Most of these reductions, however, are not expected to take effect until 2030-34, giving health systems time to plan and adapt – and some may even be rolled back before implementation, Hammes explains.

“The greatest risks are concentrated among financially vulnerable health systems and rural safety-net hospitals with higher Medicaid exposure. In contrast, healthcare systems with stronger balance sheets and diversified revenue streams are better positioned to weather these policy shifts,” says Hammes.

Beyond policy headwinds, operational challenges are also weighing on the sector. In the UK, Short notes: “Putting aside the impact of local authority funding shortfalls on the care sector, staffing remains the sector’s biggest challenge.”

He adds that Brexit and policies on visas and National Insurance have further strained workforce availability. “However, high-quality operators with well-designed facilities are better able to attract, retain and remunerate talent. As an investor, we partner exclusively with operators such as this.”

Healthcare real estate investors can manage risks by diversifying across geographies and healthcare subsectors, explains Lamé: “Diversification is a key objective. New investors are trying to understand every segment.”

Darribère echoes this approach, emphasizing the importance of local expertise. “We take a diversified approach, investing across clinics, hospitals and nursing homes, but the key for investors is local knowledge. Even within a shared demographic framework, regulations differ across countries, so having teams on the ground who understand both the rules and the operators is essential.”
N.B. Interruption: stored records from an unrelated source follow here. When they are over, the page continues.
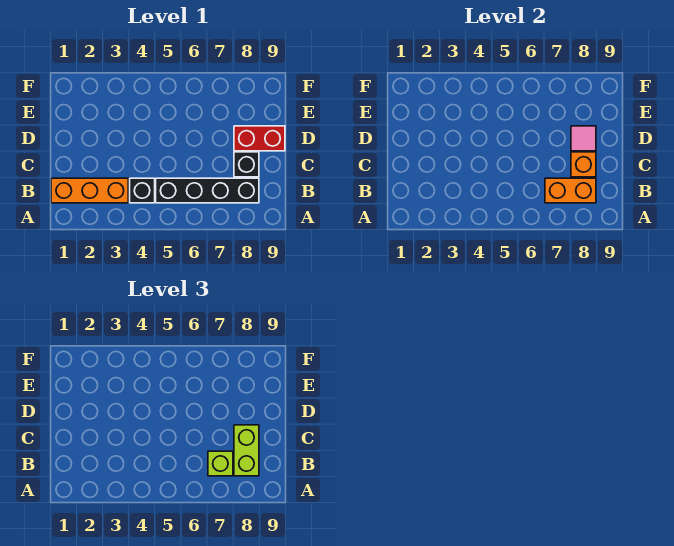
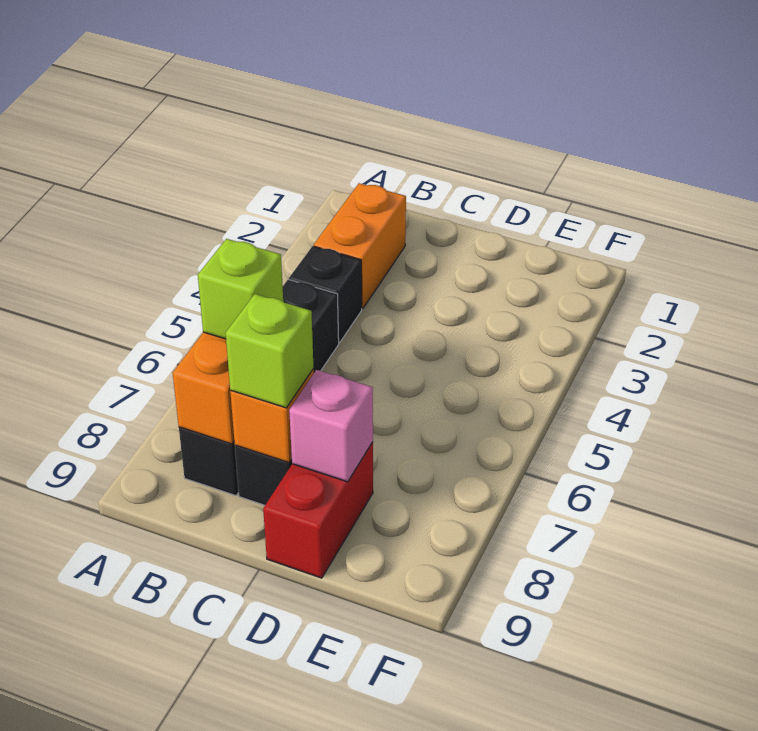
orange brick B1:B3 level 1 -> orange brick B2:B3 level 1
lime brick B8:C8 level 3 -> lime brick C8 level 3
pink tile D8 level 2 -> pink brick D8 level 2

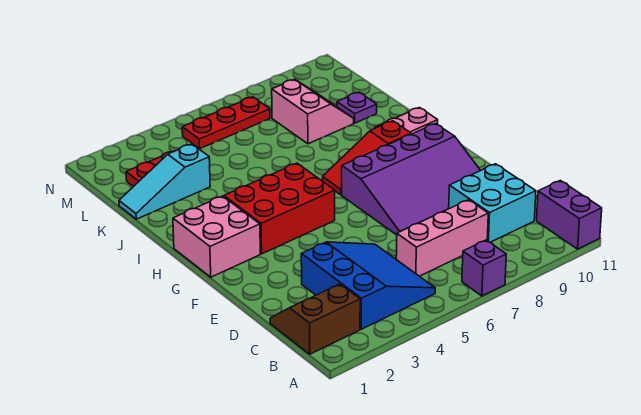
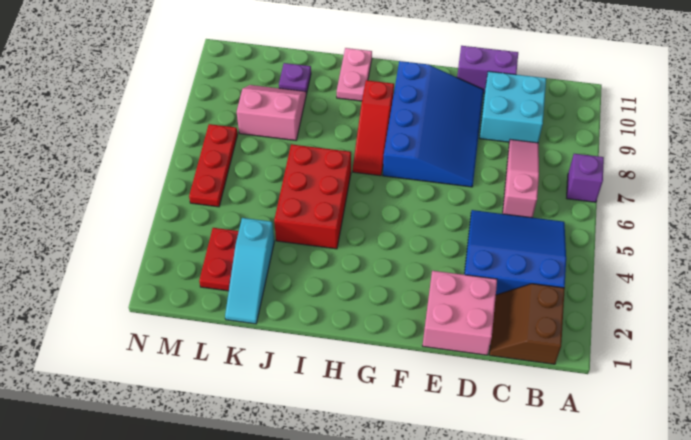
purple brick A11:B11 level 1 -> purple brick D11:E11 level 1
pink brick C6:C8 level 1 -> pink slope C6:C8 level 1 top 6
purple slope E7:G10 level 1 top G -> blue slope E7:G10 level 1 top G
pink brick G1:H2 level 1 -> pink brick D1:E2 level 1
red brick G3:H5 level 1 -> red brick I4:J6 level 1

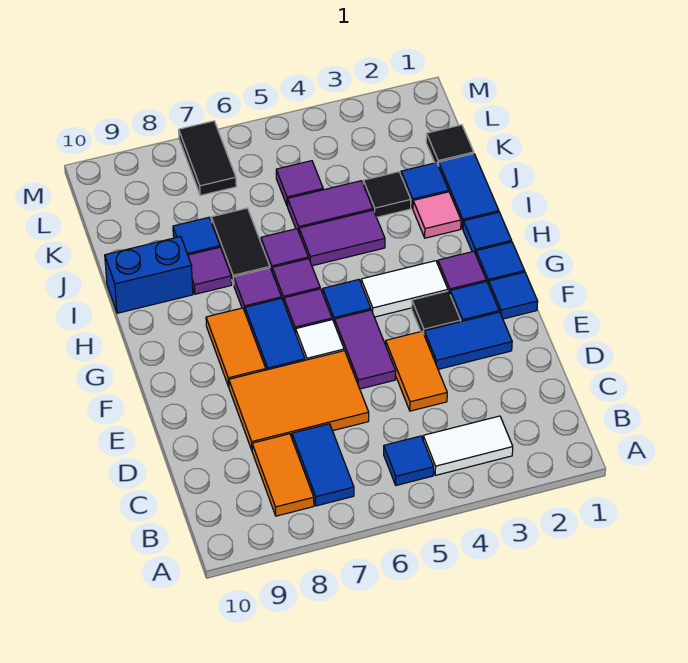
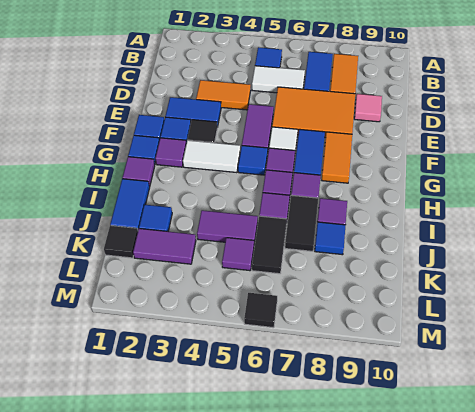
white tile B3:B4 level 1 -> white tile C5:C6 level 1
orange tile D4:E4 level 1 -> orange tile D3:D4 level 1
blue tile H1 level 1 -> purple tile H1 level 1
pink tile I2 level 1 -> pink tile D9 level 1
purple tile I4:I5 level 1 -> purple tile K2:K3 level 1
blue brick I9:I10 level 1 -> none
black tile J3 level 1 -> black tile M6 level 1
black tile L7:M7 level 1 -> black tile J6:K6 level 1

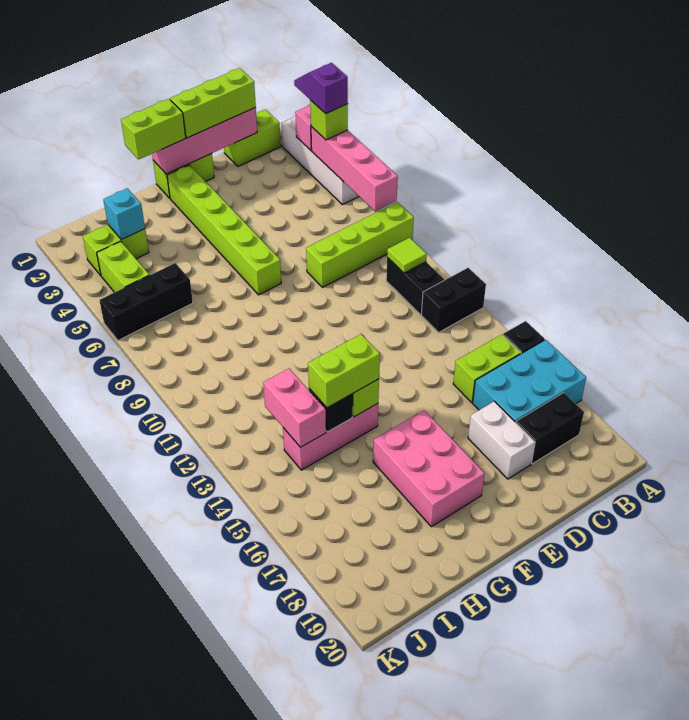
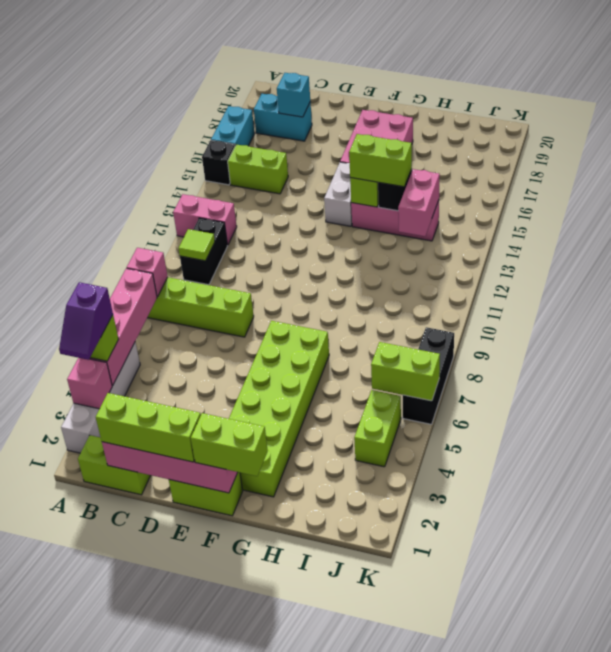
none -> pink brick A8 level 2
black brick A12:B12 level 1 -> pink brick A12:B12 level 1
cyan brick A16:C17 level 1 -> cyan brick A16:A17 level 1
black brick B18:C18 level 1 -> cyan brick B18:C18 level 1
white brick D17:D18 level 1 -> white brick F14:F15 level 1
lime brick F2:F7 level 1 -> lime brick F2:G7 level 1
lime brick I3:J3 level 1 -> lime brick J6:K6 level 2
cyan brick I3 level 2 -> cyan brick C18 level 2
black brick I6:K6 level 1 -> black brick K6:K8 level 1

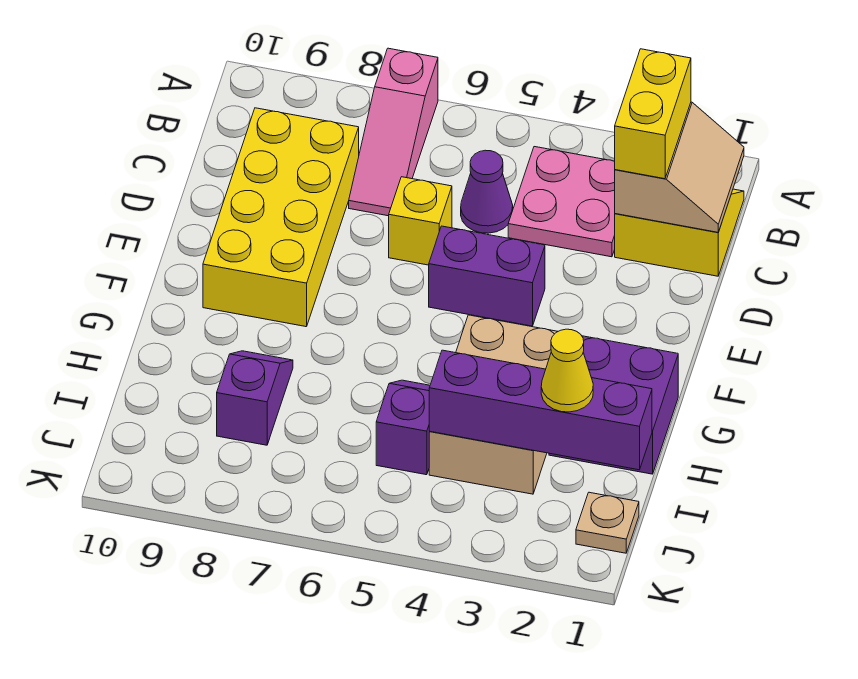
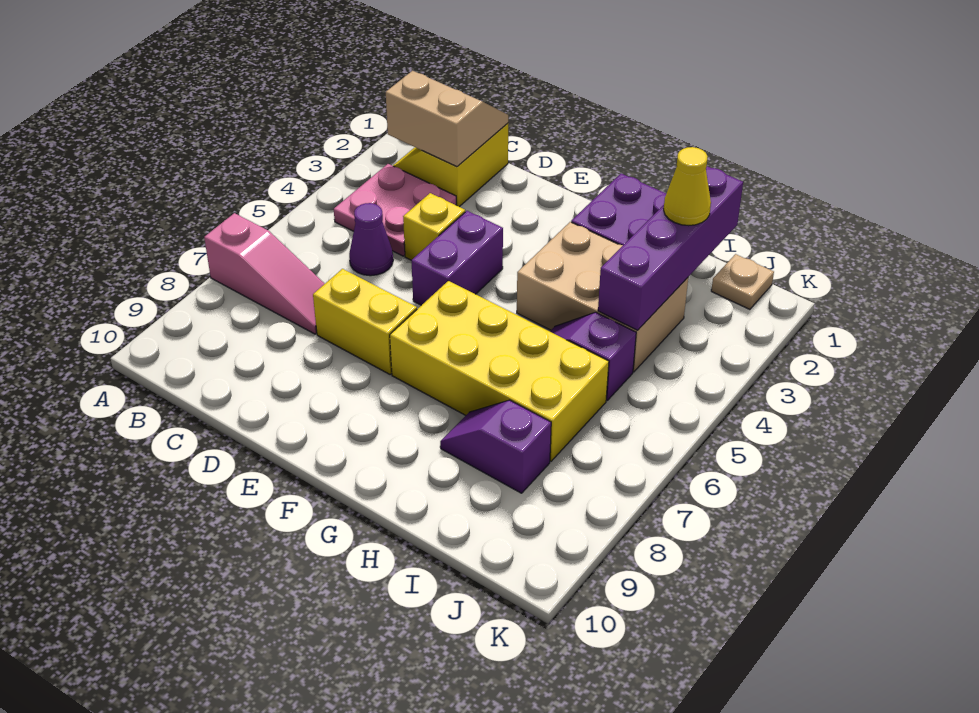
yellow brick B2:C2 level 3 -> yellow brick D7:E7 level 1
yellow brick C8:F9 level 1 -> yellow brick F6:I7 level 1
yellow brick D6 level 1 -> yellow brick D4 level 1

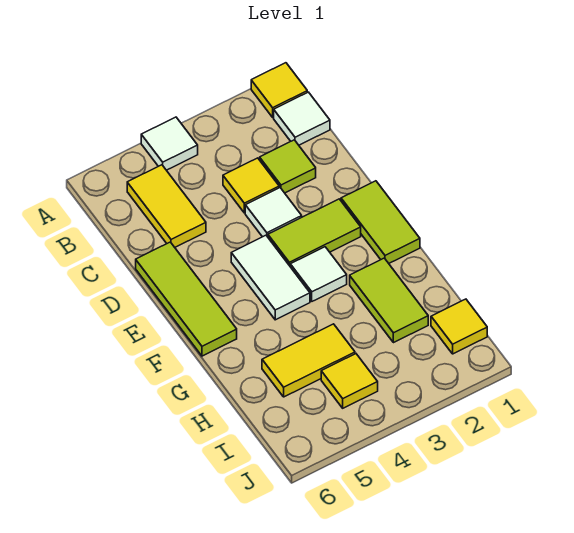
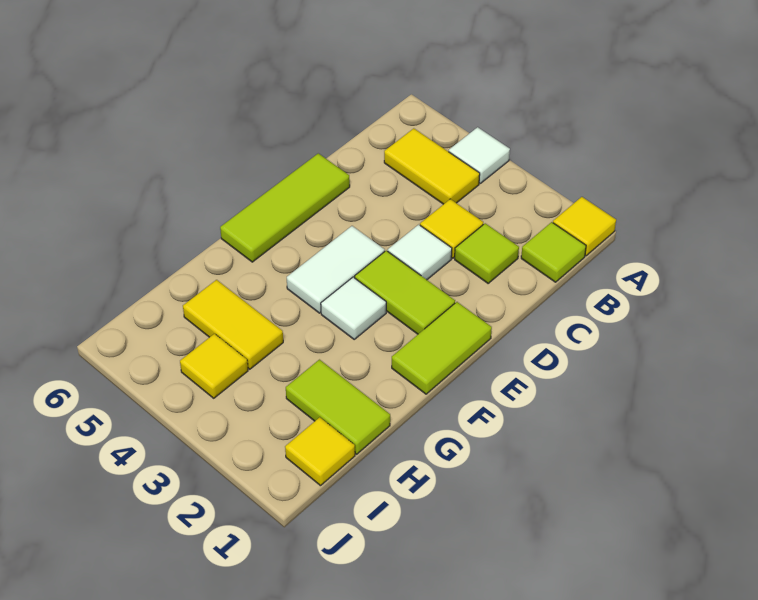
white tile B1 level 1 -> lime tile B1 level 1
yellow tile B5:C5 level 1 -> yellow tile B4:B5 level 1
lime tile G2:H2 level 1 -> lime tile H1:H2 level 1

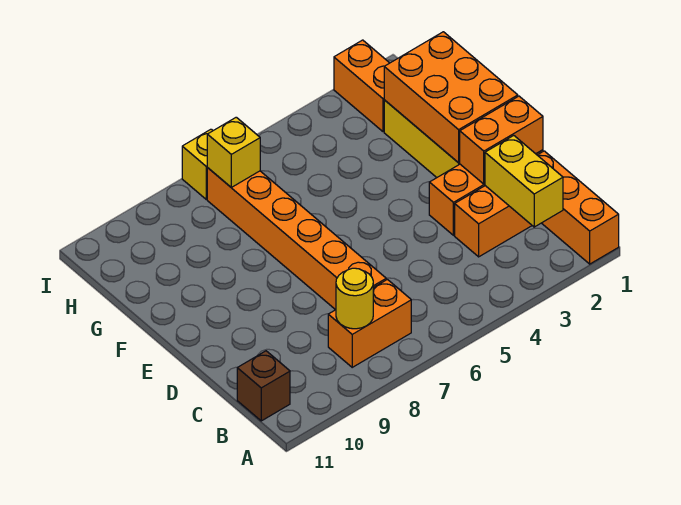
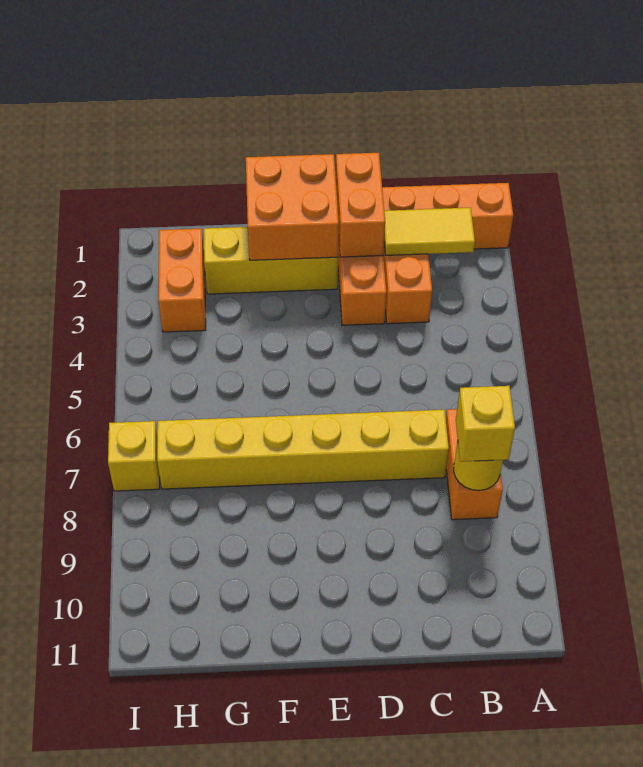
yellow brick B2:C2 level 2 -> yellow tile B2:C2 level 2
brown brick B11 level 1 -> none
orange brick C7:H7 level 1 -> yellow brick C7:H7 level 1
orange brick E1:G2 level 2 -> orange brick E1:F2 level 2
orange brick H2:I2 level 1 -> orange brick H2:H3 level 1
yellow brick H7 level 2 -> yellow brick B8 level 3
Regulation, in fact, can be seen as a positive, Darribère says. “It helps protect the market from the risk of oversupply. We only include in our portfolio assets that are subject to specific healthcare regulations. In every country, opening a nursing home or clinic requires authorization from the healthcare authorities. This creates a barrier to entry that safeguards our investments.”

As healthcare demand rises and outpatient, specialty and community-based care expand, the global healthcare real estate market offers growing opportunities for investors that combine local expertise with strategic diversification.